**To do:**
Reproduce each row below verbatim, keeping every line break, symbol, and spacing unchanged.

[Supplied material]

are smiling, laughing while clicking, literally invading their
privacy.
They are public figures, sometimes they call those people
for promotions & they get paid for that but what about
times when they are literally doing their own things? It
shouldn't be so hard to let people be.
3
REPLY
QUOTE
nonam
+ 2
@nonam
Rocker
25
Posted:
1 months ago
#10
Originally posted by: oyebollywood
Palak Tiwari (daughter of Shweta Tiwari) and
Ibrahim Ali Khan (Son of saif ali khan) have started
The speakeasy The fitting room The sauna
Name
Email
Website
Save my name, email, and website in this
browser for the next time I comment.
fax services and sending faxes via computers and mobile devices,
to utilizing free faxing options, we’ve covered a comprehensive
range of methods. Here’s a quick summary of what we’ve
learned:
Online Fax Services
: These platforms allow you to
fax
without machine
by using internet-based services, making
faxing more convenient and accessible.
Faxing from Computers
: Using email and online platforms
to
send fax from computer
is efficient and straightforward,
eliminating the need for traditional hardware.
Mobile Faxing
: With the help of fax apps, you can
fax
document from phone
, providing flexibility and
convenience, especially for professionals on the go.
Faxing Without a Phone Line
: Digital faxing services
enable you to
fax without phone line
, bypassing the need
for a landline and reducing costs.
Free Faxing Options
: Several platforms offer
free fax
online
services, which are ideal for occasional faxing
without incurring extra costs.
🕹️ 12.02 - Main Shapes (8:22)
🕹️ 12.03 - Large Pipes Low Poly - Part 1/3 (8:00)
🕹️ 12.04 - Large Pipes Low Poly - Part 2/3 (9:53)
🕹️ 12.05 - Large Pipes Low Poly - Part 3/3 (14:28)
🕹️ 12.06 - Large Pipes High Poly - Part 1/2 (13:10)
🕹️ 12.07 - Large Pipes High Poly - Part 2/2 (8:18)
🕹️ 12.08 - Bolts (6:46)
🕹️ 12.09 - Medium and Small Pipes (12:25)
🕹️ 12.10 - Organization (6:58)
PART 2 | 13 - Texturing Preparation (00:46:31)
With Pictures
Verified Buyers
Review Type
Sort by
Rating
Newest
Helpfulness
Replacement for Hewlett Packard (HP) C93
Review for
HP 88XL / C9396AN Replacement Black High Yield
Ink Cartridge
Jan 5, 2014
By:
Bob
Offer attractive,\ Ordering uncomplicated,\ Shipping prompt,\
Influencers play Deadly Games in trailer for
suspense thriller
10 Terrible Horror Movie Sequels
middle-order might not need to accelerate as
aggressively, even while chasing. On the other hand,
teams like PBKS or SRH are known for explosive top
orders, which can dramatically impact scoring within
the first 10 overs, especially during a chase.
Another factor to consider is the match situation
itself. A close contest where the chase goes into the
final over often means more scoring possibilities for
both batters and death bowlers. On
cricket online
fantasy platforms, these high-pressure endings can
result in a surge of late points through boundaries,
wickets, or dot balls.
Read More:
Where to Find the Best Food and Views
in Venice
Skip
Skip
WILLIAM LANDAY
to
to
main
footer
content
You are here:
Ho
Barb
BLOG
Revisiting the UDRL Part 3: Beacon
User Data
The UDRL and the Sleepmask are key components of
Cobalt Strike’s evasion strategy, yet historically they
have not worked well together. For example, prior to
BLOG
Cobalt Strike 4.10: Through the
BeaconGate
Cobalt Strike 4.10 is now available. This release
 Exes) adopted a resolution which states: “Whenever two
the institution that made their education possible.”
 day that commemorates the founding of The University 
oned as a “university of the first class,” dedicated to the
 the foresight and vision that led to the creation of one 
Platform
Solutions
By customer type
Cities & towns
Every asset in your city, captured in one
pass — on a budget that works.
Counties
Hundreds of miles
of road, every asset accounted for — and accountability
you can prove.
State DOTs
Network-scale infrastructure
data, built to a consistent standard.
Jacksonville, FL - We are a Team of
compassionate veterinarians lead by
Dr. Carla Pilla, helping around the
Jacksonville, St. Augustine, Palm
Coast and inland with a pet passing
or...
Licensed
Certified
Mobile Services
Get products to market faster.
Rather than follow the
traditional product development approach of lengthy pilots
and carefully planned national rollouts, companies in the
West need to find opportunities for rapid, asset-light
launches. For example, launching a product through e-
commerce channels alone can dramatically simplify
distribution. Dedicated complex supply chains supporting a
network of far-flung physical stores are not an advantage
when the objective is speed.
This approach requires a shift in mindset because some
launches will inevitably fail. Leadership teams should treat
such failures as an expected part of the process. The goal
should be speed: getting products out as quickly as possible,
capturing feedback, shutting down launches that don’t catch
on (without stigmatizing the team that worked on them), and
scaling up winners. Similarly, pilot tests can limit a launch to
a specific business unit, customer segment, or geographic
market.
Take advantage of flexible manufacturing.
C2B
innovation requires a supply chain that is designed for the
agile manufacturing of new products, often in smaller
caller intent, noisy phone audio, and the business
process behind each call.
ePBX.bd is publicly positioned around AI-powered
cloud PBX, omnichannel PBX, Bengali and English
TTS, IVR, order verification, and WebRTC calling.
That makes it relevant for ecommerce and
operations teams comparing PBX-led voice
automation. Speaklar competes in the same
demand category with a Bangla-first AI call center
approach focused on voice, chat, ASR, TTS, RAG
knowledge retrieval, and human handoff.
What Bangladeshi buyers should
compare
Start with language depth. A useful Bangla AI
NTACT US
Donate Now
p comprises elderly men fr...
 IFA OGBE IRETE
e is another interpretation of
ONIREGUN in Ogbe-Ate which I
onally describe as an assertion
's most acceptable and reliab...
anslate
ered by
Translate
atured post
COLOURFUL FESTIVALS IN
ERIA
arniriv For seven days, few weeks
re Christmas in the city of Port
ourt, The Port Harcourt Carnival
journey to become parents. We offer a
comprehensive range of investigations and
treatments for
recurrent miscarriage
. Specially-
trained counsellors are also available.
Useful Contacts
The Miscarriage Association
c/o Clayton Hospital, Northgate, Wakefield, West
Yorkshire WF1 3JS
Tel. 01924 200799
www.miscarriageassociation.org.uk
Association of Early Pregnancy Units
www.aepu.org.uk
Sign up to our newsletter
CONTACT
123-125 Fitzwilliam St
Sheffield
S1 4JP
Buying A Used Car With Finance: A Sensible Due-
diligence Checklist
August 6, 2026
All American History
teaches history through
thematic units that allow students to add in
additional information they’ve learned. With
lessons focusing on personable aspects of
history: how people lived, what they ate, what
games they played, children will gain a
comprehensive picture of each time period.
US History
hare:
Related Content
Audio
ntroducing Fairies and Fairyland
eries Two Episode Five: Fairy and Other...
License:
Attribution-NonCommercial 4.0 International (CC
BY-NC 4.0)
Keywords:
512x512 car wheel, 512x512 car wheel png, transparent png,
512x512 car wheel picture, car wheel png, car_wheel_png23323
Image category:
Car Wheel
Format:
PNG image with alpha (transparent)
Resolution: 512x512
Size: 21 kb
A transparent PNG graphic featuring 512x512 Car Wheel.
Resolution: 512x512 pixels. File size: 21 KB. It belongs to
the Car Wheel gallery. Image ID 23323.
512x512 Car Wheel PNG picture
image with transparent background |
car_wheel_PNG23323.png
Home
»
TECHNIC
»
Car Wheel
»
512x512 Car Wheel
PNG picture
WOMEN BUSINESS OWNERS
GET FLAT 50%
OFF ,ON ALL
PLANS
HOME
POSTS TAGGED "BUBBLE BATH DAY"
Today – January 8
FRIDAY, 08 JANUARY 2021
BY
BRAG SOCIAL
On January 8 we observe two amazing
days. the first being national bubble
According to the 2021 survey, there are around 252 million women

[/Supplied material]

**Written answer:**
are smiling, laughing while clicking, literally invading their
privacy.
They are public figures, sometimes they call those people
for promotions & they get paid for that but what about
times when they are literally doing their own things? It
shouldn't be so hard to let people be.
3
REPLY
QUOTE
nonam
+ 2
@nonam
Rocker
25
Posted:
1 months ago
#10
Originally posted by: oyebollywood
Palak Tiwari (daughter of Shweta Tiwari) and
Ibrahim Ali Khan (Son of saif ali khan) have started
The speakeasy The fitting room The sauna
Name
Email
Website
Save my name, email, and website in this
browser for the next time I comment.
fax services and sending faxes via computers and mobile devices,
to utilizing free faxing options, we’ve covered a comprehensive
range of methods. Here’s a quick summary of what we’ve
learned:
Online Fax Services
: These platforms allow you to
fax
without machine
by using internet-based services, making
faxing more convenient and accessible.
Faxing from Computers
: Using email and online platforms
to
send fax from computer
is efficient and straightforward,
eliminating the need for traditional hardware.
Mobile Faxing
: With the help of fax apps, you can
fax
document from phone
, providing flexibility and
convenience, especially for professionals on the go.
Faxing Without a Phone Line
: Digital faxing services
enable you to
fax without phone line
, bypassing the need
for a landline and reducing costs.
Free Faxing Options
: Several platforms offer
free fax
online
services, which are ideal for occasional faxing
without incurring extra costs.
🕹️ 12.02 - Main Shapes (8:22)
🕹️ 12.03 - Large Pipes Low Poly - Part 1/3 (8:00)
🕹️ 12.04 - Large Pipes Low Poly - Part 2/3 (9:53)
🕹️ 12.05 - Large Pipes Low Poly - Part 3/3 (14:28)
🕹️ 12.06 - Large Pipes High Poly - Part 1/2 (13:10)
🕹️ 12.07 - Large Pipes High Poly - Part 2/2 (8:18)
🕹️ 12.08 - Bolts (6:46)
🕹️ 12.09 - Medium and Small Pipes (12:25)
🕹️ 12.10 - Organization (6:58)
PART 2 | 13 - Texturing Preparation (00:46:31)
With Pictures
Verified Buyers
Review Type
Sort by
Rating
Newest
Helpfulness
Replacement for Hewlett Packard (HP) C93
Review for
HP 88XL / C9396AN Replacement Black High Yield
Ink Cartridge
Jan 5, 2014
By:
Bob
Offer attractive,\ Ordering uncomplicated,\ Shipping prompt,\
Influencers play Deadly Games in trailer for
suspense thriller
10 Terrible Horror Movie Sequels
middle-order might not need to accelerate as
aggressively, even while chasing. On the other hand,
teams like PBKS or SRH are known for explosive top
orders, which can dramatically impact scoring within
the first 10 overs, especially during a chase.
Another factor to consider is the match situation
itself. A close contest where the chase goes into the
final over often means more scoring possibilities for
both batters and death bowlers. On
cricket online
fantasy platforms, these high-pressure endings can
result in a surge of late points through boundaries,
wickets, or dot balls.
Read More:
Where to Find the Best Food and Views
in Venice
Skip
Skip
WILLIAM LANDAY
to
to
main
footer
content
You are here:
Ho
Barb
BLOG
Revisiting the UDRL Part 3: Beacon
User Data
The UDRL and the Sleepmask are key components of
Cobalt Strike’s evasion strategy, yet historically they
have not worked well together. For example, prior to
BLOG
Cobalt Strike 4.10: Through the
BeaconGate
Cobalt Strike 4.10 is now available. This release
 Exes) adopted a resolution which states: “Whenever two
the institution that made their education possible.”
 day that commemorates the founding of The University 
oned as a “university of the first class,” dedicated to the
 the foresight and vision that led to the creation of one 
Platform
Solutions
By customer type
Cities & towns
Every asset in your city, captured in one
pass — on a budget that works.
Counties
Hundreds of miles
of road, every asset accounted for — and accountability
you can prove.
State DOTs
Network-scale infrastructure
data, built to a consistent standard.
Jacksonville, FL - We are a Team of
compassionate veterinarians lead by
Dr. Carla Pilla, helping around the
Jacksonville, St. Augustine, Palm
Coast and inland with a pet passing
or...
Licensed
Certified
Mobile Services
Get products to market faster.
Rather than follow the
traditional product development approach of lengthy pilots
and carefully planned national rollouts, companies in the
West need to find opportunities for rapid, asset-light
launches. For example, launching a product through e-
commerce channels alone can dramatically simplify
distribution. Dedicated complex supply chains supporting a
network of far-flung physical stores are not an advantage
when the objective is speed.
This approach requires a shift in mindset because some
launches will inevitably fail. Leadership teams should treat
such failures as an expected part of the process. The goal
should be speed: getting products out as quickly as possible,
capturing feedback, shutting down launches that don’t catch
on (without stigmatizing the team that worked on them), and
scaling up winners. Similarly, pilot tests can limit a launch to
a specific business unit, customer segment, or geographic
market.
Take advantage of flexible manufacturing.
C2B
innovation requires a supply chain that is designed for the
agile manufacturing of new products, often in smaller
caller intent, noisy phone audio, and the business
process behind each call.
ePBX.bd is publicly positioned around AI-powered
cloud PBX, omnichannel PBX, Bengali and English
TTS, IVR, order verification, and WebRTC calling.
That makes it relevant for ecommerce and
operations teams comparing PBX-led voice
automation. Speaklar competes in the same
demand category with a Bangla-first AI call center
approach focused on voice, chat, ASR, TTS, RAG
knowledge retrieval, and human handoff.
What Bangladeshi buyers should
compare
Start with language depth. A useful Bangla AI
NTACT US
Donate Now
p comprises elderly men fr...
 IFA OGBE IRETE
e is another interpretation of
ONIREGUN in Ogbe-Ate which I
onally describe as an assertion
's most acceptable and reliab...
anslate
ered by
Translate
atured post
COLOURFUL FESTIVALS IN
ERIA
arniriv For seven days, few weeks
re Christmas in the city of Port
ourt, The Port Harcourt Carnival
journey to become parents. We offer a
comprehensive range of investigations and
treatments for
recurrent miscarriage
. Specially-
trained counsellors are also available.
Useful Contacts
The Miscarriage Association
c/o Clayton Hospital, Northgate, Wakefield, West
Yorkshire WF1 3JS
Tel. 01924 200799
www.miscarriageassociation.org.uk
Association of Early Pregnancy Units
www.aepu.org.uk
Sign up to our newsletter
CONTACT
123-125 Fitzwilliam St
Sheffield
S1 4JP
Buying A Used Car With Finance: A Sensible Due-
diligence Checklist
August 6, 2026
All American History
teaches history through
thematic units that allow students to add in
additional information they’ve learned. With
lessons focusing on personable aspects of
history: how people lived, what they ate, what
games they played, children will gain a
comprehensive picture of each time period.
US History
hare:
Related Content
Audio
ntroducing Fairies and Fairyland
eries Two Episode Five: Fairy and Other...
License:
Attribution-NonCommercial 4.0 International (CC
BY-NC 4.0)
Keywords:
512x512 car wheel, 512x512 car wheel png, transparent png,
512x512 car wheel picture, car wheel png, car_wheel_png23323
Image category:
Car Wheel
Format:
PNG image with alpha (transparent)
Resolution: 512x512
Size: 21 kb
A transparent PNG graphic featuring 512x512 Car Wheel.
Resolution: 512x512 pixels. File size: 21 KB. It belongs to
the Car Wheel gallery. Image ID 23323.
512x512 Car Wheel PNG picture
image with transparent background |
car_wheel_PNG23323.png
Home
»
TECHNIC
»
Car Wheel
»
512x512 Car Wheel
PNG picture
WOMEN BUSINESS OWNERS
GET FLAT 50%
OFF ,ON ALL
PLANS
HOME
POSTS TAGGED "BUBBLE BATH DAY"
Today – January 8
FRIDAY, 08 JANUARY 2021
BY
BRAG SOCIAL
On January 8 we observe two amazing
days. the first being national bubble
According to the 2021 survey, there are around 252 million women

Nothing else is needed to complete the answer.